As for Namath, it was an atypical performance in that he didn’t put up crazy passing numbers (17-for-28, 206 yards), but the most overlooked aspect of the game — then and now — is how he dismantled the Colts with his brain. The pretty-boy quarterback with the breathtaking right arm outsmarted them by calling audibles on every play.

Using their knowledge of the Baltimore defense — Ewbank had coached the Colts — the Jets devised a check-with-me system that allowed Namath to change plays at the line based on the Colts’ front. It turned into a cat-and-mouse game. If the Colts shifted to the weak side, Namath audibled at the last second to the strong side. It befuddled the Colts.

Incredibly, Namath never watched a replay of the game, start to finish, until recently.
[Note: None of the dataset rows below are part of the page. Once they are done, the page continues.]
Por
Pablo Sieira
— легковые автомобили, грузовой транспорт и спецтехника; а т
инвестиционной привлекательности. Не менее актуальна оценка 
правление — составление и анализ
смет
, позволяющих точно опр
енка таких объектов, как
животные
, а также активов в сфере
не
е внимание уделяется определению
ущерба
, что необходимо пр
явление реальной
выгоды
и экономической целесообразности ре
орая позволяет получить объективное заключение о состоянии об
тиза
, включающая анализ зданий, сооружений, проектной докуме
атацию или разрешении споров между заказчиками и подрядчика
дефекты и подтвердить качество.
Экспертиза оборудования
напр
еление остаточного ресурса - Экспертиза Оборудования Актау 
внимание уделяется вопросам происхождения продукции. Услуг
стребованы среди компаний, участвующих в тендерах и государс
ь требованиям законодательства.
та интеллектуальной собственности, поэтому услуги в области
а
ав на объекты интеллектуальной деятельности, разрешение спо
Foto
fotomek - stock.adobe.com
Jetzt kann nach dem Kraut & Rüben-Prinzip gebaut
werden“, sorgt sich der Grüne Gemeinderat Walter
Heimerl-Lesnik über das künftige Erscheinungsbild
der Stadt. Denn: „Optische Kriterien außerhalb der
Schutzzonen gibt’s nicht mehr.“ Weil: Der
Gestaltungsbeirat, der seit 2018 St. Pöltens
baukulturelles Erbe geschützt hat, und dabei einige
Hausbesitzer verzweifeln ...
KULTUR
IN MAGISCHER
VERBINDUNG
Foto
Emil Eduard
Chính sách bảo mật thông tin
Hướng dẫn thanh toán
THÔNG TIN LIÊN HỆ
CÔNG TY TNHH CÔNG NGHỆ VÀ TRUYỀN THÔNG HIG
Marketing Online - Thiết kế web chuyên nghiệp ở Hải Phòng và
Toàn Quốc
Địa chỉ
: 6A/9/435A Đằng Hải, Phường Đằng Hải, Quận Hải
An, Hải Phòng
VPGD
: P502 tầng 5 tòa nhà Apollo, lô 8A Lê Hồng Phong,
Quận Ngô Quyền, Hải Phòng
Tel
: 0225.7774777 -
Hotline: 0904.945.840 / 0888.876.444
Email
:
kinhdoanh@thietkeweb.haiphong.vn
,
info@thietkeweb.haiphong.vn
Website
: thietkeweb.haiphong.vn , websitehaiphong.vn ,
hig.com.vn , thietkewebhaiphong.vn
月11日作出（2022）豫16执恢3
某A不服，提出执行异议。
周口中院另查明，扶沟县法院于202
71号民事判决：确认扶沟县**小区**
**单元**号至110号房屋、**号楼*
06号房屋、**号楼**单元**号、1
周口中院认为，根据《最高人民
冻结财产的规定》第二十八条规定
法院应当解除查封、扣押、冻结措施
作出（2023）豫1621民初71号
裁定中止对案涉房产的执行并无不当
He wasn’t thrilled with his performance, sensing that he missed a few throws, but the enduring beauty of his game was how he led the team. The sport’s biggest star — a cultural icon who dated the most famous women in Hollywood — was one of the guys on the grandest stage of them all.

To this day, Namath, a 75-year-old grandfather, tries to live by the tenets that fueled that championship team — poise and execution.

“There aren’t many days go by that I haven’t remembered how important it is to keep one’s poise,” he said. “It doesn’t apply strictly to football. My children have heard me, time and again, talk about keeping our poise and the way you go about things. That word — execution — comes only after preparation. It has come back to an individual thing with me, what I try to teach my children.”

During his phone interview with ESPN, Namath paused a moment to speak with one of his daughters. After a few seconds, he said to her, “I love you, too.”

Oh, my, how times change.

The 25-year-old Namath was a party animal who once said he liked his women blond and his Johnny Walker red. After the Super Bowl win, he celebrated with his girlfriend at a Miami nightclub, where he ran into Frank Sinatra. They shook hands and Namath accidentally spilled a drink on Sinatra, who, to the amazement of many, shrugged it off. Namath, who needed police escorts to get around town, was that big.

The Jets drank champagne that night, but it belonged to the Colts, whose owner — not in a drinking mood — sent it to the Jets’ hotel. Good thing, because they didn’t have their own. Many of the players gathered at the hotel bar to toast their improbable victory. Sauer and Earl Christy, the kick returner, did their own thing, jumping into the pool with their clothes on. The party at the bar didn’t last long because Ewbank, known for his frugality, didn’t want the team’s owner to get hit with an outrageous bar tab. It ended before 11 p.m.

“He said, ‘That’s it, the bar is closed,'” said Gerry Philbin, the star defensive end. “So I jumped behind the bar, I remember, and I started pouring drinks. He got really pissed off. He said, ‘Get out of there.’ I had to get back and stop serving the drinks. He ended the party a little too early, I thought.”

Schmitt, so drained because of the pneumonia that he collapsed during the postgame prayer in the locker room, retired to his hotel room with his family and watched the tape delay of the game.

“I wanted to see if we really won,” he said, laughing.

The Jets really won. And their victory never gets old.